18. Başka bir anlatımla, mahkemenin yeni bir delile dayanarak veya bozmadan esinlenerek gerekçesini değiştirerek ya da daha önce üzerinde durmadığı bir hususu bozmada işaret olunan şekilde değerlendirerek bir karar vermiş olması hâlinde, direnme kararının varlığından söz edilemez.
19. Yargıtayın istikrar kazanmış içtihatlarına göre; mahkemece direnme kararı verilse dahi bozma kararında tartışılması gereken hususları tartışmak, bozma sonrası yapılan araştırma, inceleme veya toplanan yeni delillere dayanmak, önceki kararda yer almayan ve daire denetiminden geçmemiş olan yeni ve değişik gerekçe ile hüküm kurmak suretiyle verilen karar direnme kararı olmayıp, bozmaya eylemli uyma sonucunda verilen yeni hüküm olarak kabul edilir.
20. Mahkemece direnme kararı verildikten sonra ilk karardan farklı bir karar verilmesi mümkün değildir. Gerekçe genişletilebilir ise de, verilen hükmün ilk karardan farklı olmaması, direnmeye ilişkin hüküm fıkrasında, bozma kararına hangi yönden uyulmadığının tek tek ve anlaşılır biçimde kaleme alınması, hükmedilen miktarların doğru ve çelişki oluşturmayacak biçimde ortaya konulması gerekir.

• [Sağlanan malzeme]
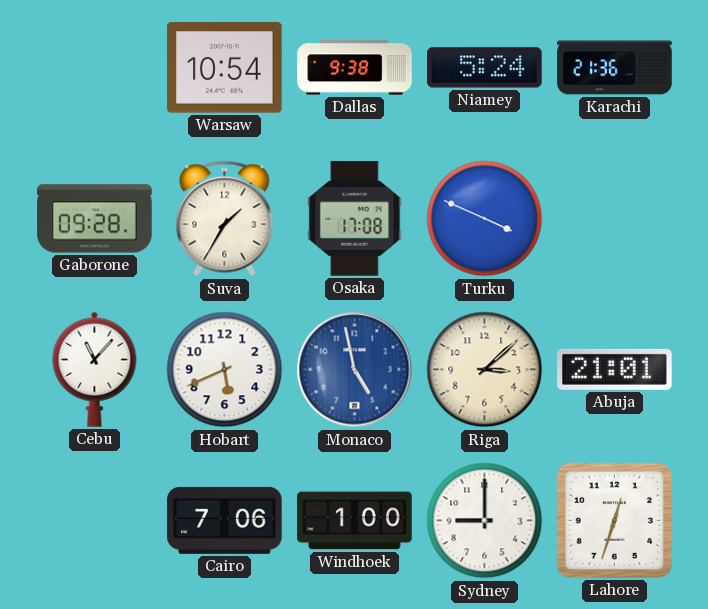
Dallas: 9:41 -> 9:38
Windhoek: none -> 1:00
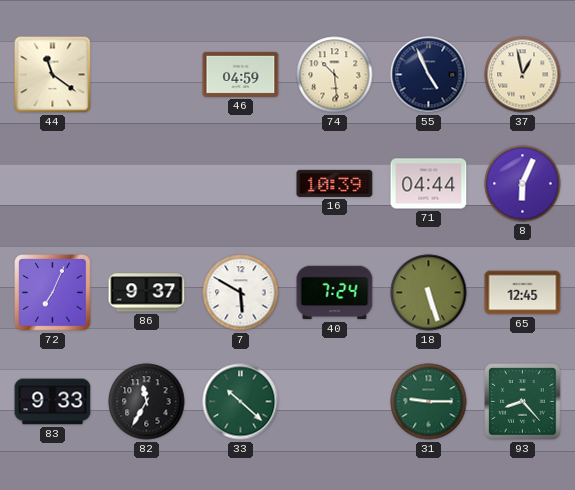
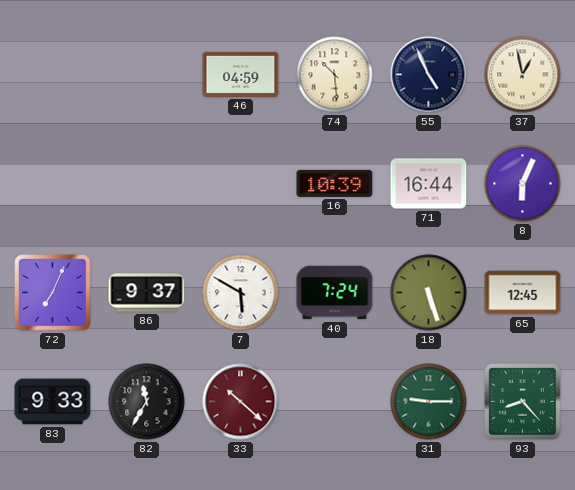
44: 11:21 -> none
71: 04:44 -> 16:44
33 dial: green -> burgundy
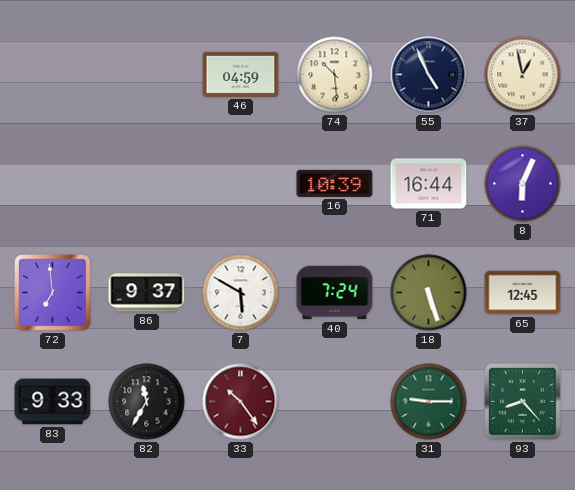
72: 7:04 -> 6:59
33: 10:22 -> 10:24
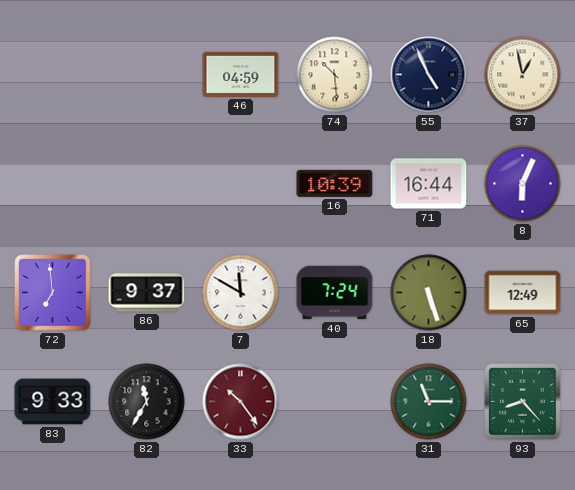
7: 5:50 -> 11:50
65: 12:45 -> 12:49
31: 9:15 -> 11:15
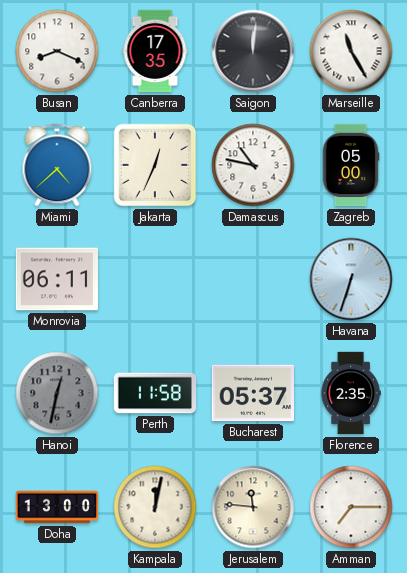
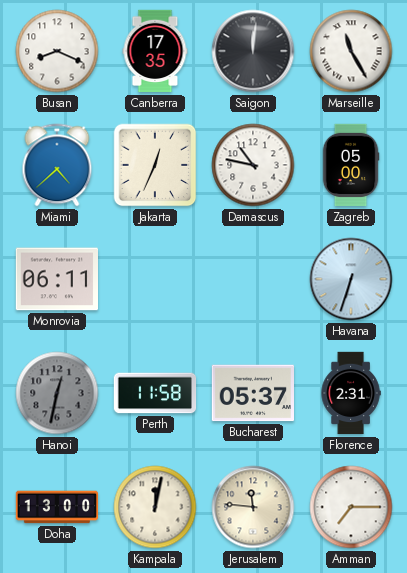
Florence: 2:35 -> 2:31
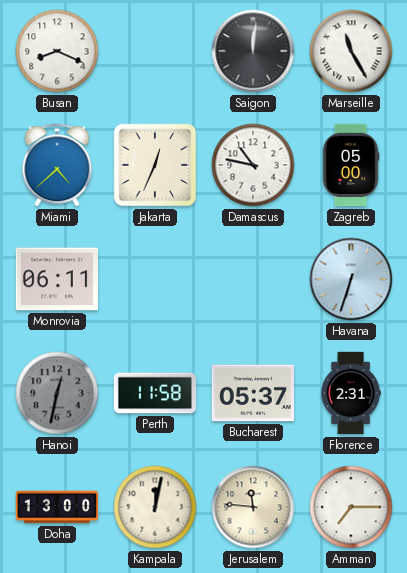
Canberra: 17:35 -> none
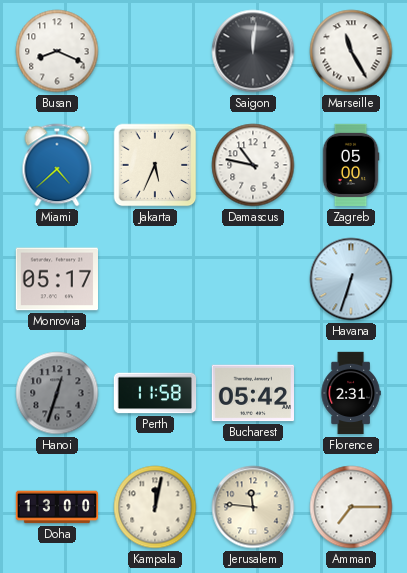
Jakarta: 12:34 -> 5:34
Monrovia: 06:11 -> 05:17
Hanoi: 12:32 -> 12:33
Bucharest: 05:37 -> 05:42
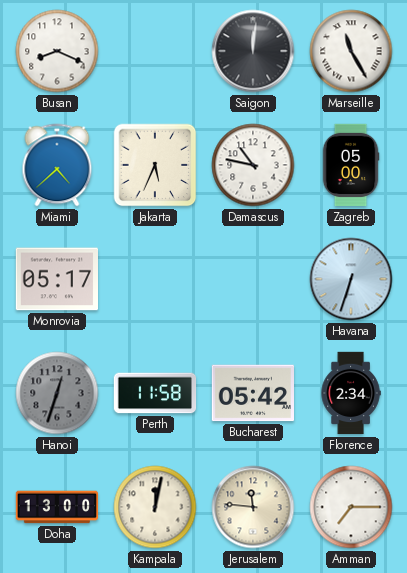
Florence: 2:31 -> 2:34
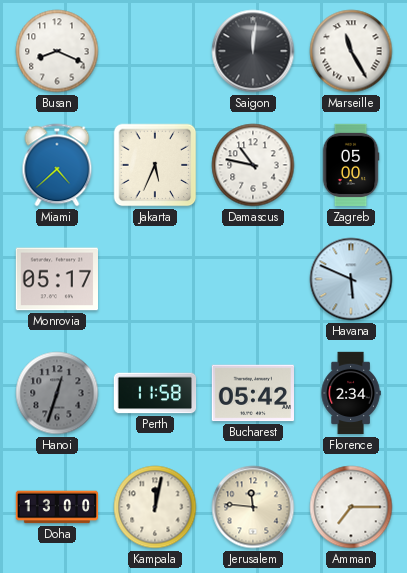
Havana: 6:33 -> 5:49
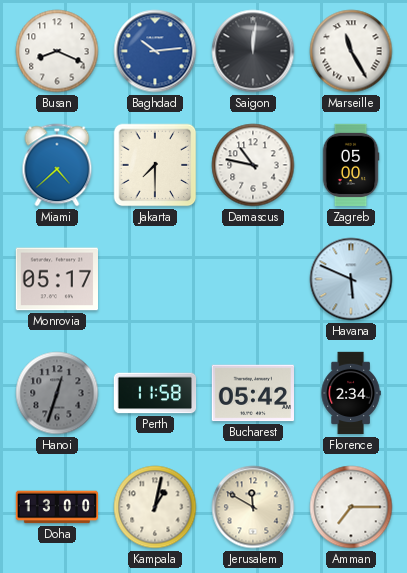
Baghdad: none -> 10:14
Jakarta: 5:34 -> 7:30
Kampala: 12:02 -> 1:02
Jerusalem: 11:46 -> 11:50
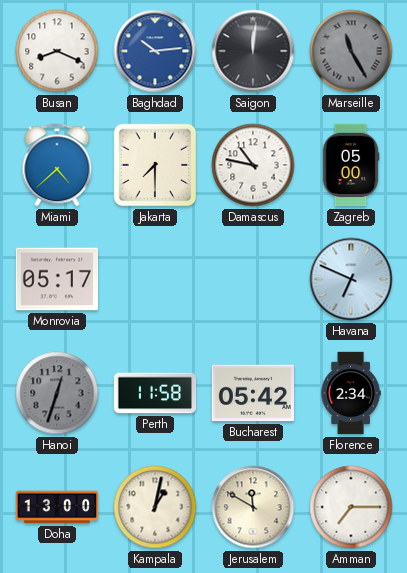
Marseille dial: white -> grey
Havana: 5:49 -> 6:49
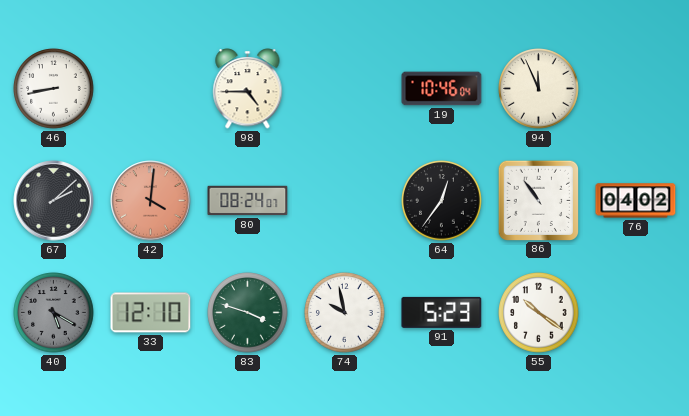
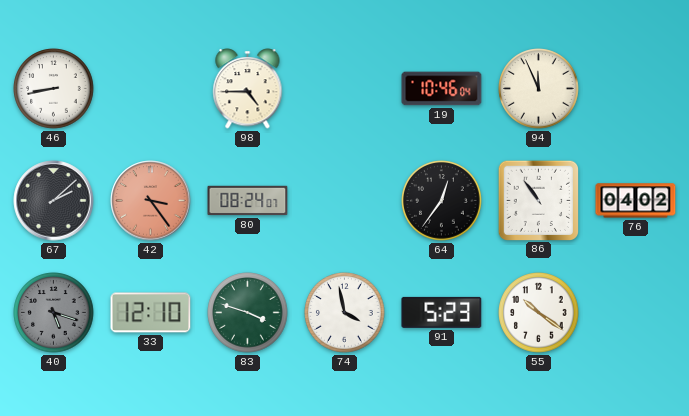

• [İstenen görev] Direnme kararı konulu metin parçasına göre, mahkemenin bozmadan sonra toplanan yeni delillere dayanarak verdiği karar neden direnme kararı sayılmaz? Bir ile üç cümle arasında açıklayın. Kayıtlar başka bir kaynaktan alınmıştır.

• [Sorunun çözümü] Yargıtayın istikrar kazanmış içtihatlarına göre, bozma sonrası toplanan yeni delillere dayanan karar, mahkeme direnme kararı verdiğini söylese dahi bozmaya eylemli uyma sonucunda verilen yeni hüküm olarak kabul edilir. Bu nedenle böyle bir kararda direnme kararının varlığından söz edilemez.